Oligarcas russos, políticos americanos e bilionários ligados ao Estado são todos farinha do mesmo saco: eles não ganharam, ou ganharam totalmente, sua riqueza e posição na sociedade. Mas devemos esperar isso. O governo das elites, pelo menos até certo ponto, é de fato inevitável. Toda sociedade, ao longo do tempo e em todo lugar, manifesta isso. A democracia não o resolve ou muda, mas apenas transfere o status do mérito para a política. A democracia simplesmente cria elites diferentes – piores – na forma de uma classe gerencial e burocrática permanente que não reflete o consentimento dos governados mais do que Putin representa a vontade de todos os russos.

A liberdade política e econômica tem a ver com a liberdade e a prosperidade que as pessoas comuns desfrutam em qualquer sociedade. É a medida de saber se as elites são naturais ou não naturais, merecedoras ou não.

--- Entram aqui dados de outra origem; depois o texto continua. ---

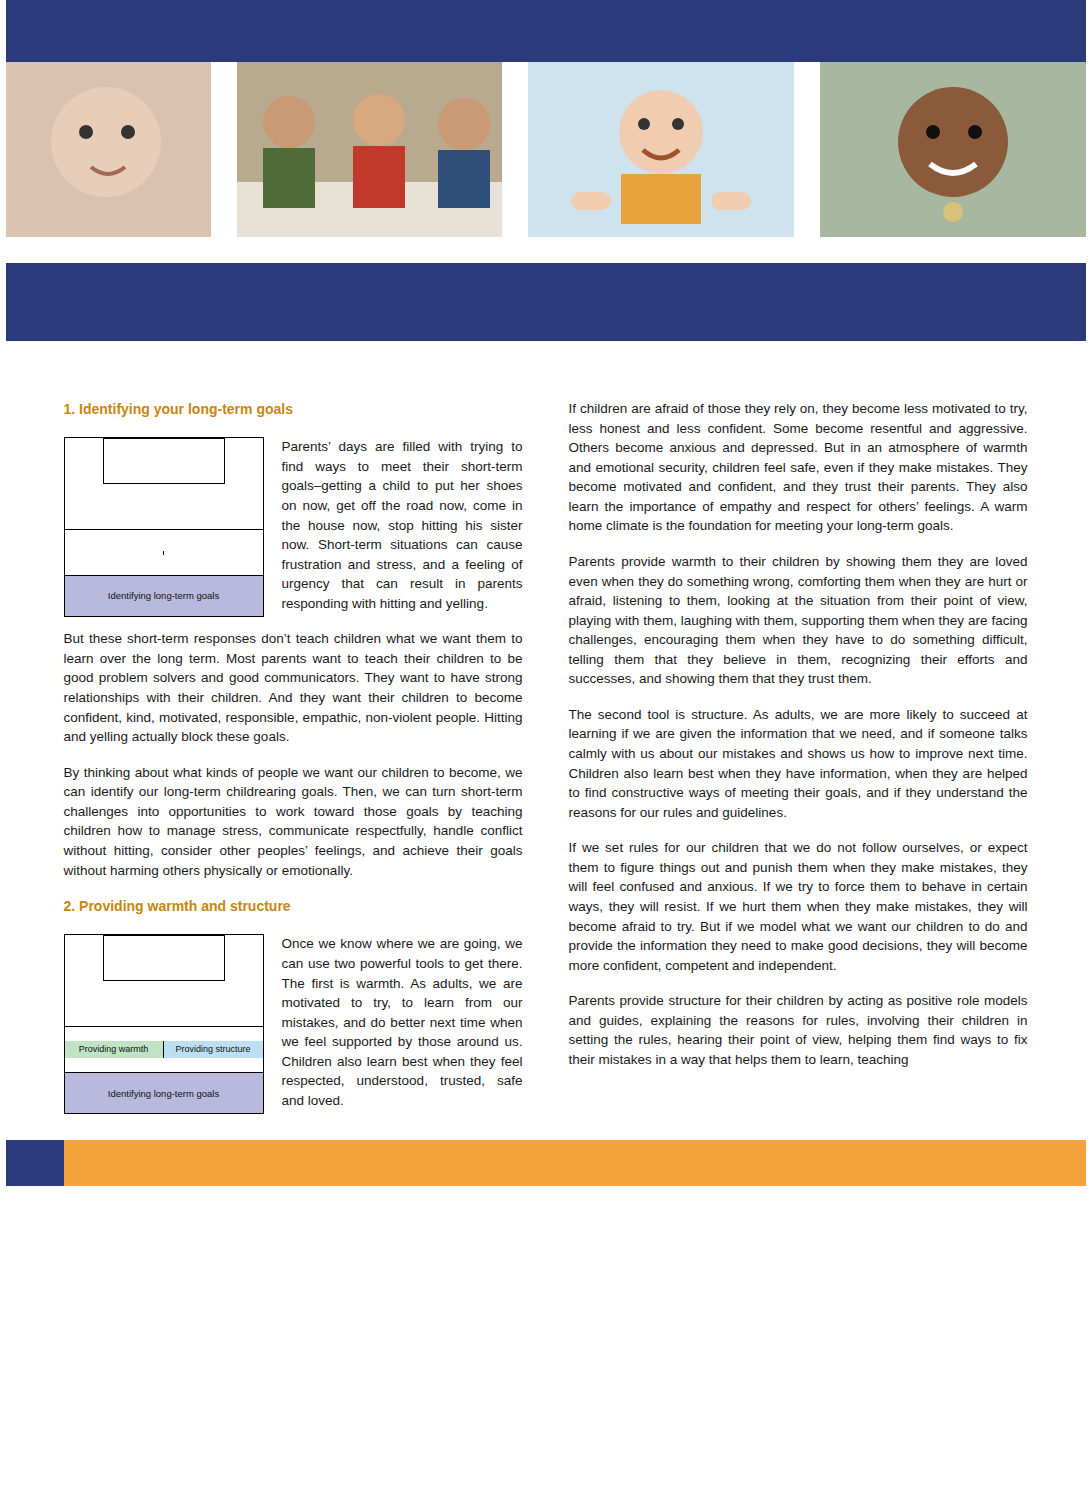1. Identifying your long-term goals
Identifying long-term goals
Parents’ days are filled with trying to find ways to meet their short-term goals–getting a child to put her shoes on now, get off the road now, come in the house now, stop hitting his sister now. Short-term situations can cause frustration and stress, and a feeling of urgency that can result in parents responding with hitting and yelling.
But these short-term responses don’t teach children what we want them to learn over the long term. Most parents want to teach their children to be good problem solvers and good communicators. They want to have strong relationships with their children. And they want their children to become confident, kind, motivated, responsible, empathic, non-violent people. Hitting and yelling actually block these goals.
By thinking about what kinds of people we want our children to become, we can identify our long-term childrearing goals. Then, we can turn short-term challenges into opportunities to work toward those goals by teaching children how to manage stress, communicate respectfully, handle conflict without hitting, consider other peoples’ feelings, and achieve their goals without harming others physically or emotionally.
2. Providing warmth and structure
Providing warmth
Providing structure
Identifying long-term goals
Once we know where we are going, we can use two powerful tools to get there. The first is warmth. As adults, we are motivated to try, to learn from our mistakes, and do better next time when we feel supported by those around us. Children also learn best when they feel respected, understood, trusted, safe and loved.
If children are afraid of those they rely on, they become less motivated to try, less honest and less confident. Some become resentful and aggressive. Others become anxious and depressed. But in an atmosphere of warmth and emotional security, children feel safe, even if they make mistakes. They become motivated and confident, and they trust their parents. They also learn the importance of empathy and respect for others’ feelings. A warm home climate is the foundation for meeting your long-term goals.
Parents provide warmth to their children by showing them they are loved even when they do something wrong, comforting them when they are hurt or afraid, listening to them, looking at the situation from their point of view, playing with them, laughing with them, supporting them when they are facing challenges, encouraging them when they have to do something difficult, telling them that they believe in them, recognizing their efforts and successes, and showing them that they trust them.
The second tool is structure. As adults, we are more likely to succeed at learning if we are given the information that we need, and if someone talks calmly with us about our mistakes and shows us how to improve next time. Children also learn best when they have information, when they are helped to find constructive ways of meeting their goals, and if they understand the reasons for our rules and guidelines.
If we set rules for our children that we do not follow ourselves, or expect them to figure things out and punish them when they make mistakes, they will feel confused and anxious. If we try to force them to behave in certain ways, they will resist. If we hurt them when they make mistakes, they will become afraid to try. But if we model what we want our children to do and provide the information they need to make good decisions, they will become more confident, competent and independent.
Parents provide structure for their children by acting as positive role models and guides, explaining the reasons for rules, involving their children in setting the rules, hearing their point of view, helping them find ways to fix their mistakes in a way that helps them to learn, teaching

Nos países mais pobres e corruptos, as elites engordam suas próprias contas bancárias suíças enquanto drenam parasitariamente os cidadãos de seus escassos recursos. Nos países mais ricos e menos corruptos, as elites agem com muito mais benevolência (por exemplo, o príncipe Hans-Adam II em Liechtenstein). A maioria dos países do Ocidente hoje está em algum lugar no meio. Mas a crise covid nos mostrou que mais uma vez a situação está piorando.

O que precisamos não é eliminar as elites, mas criar outras melhores.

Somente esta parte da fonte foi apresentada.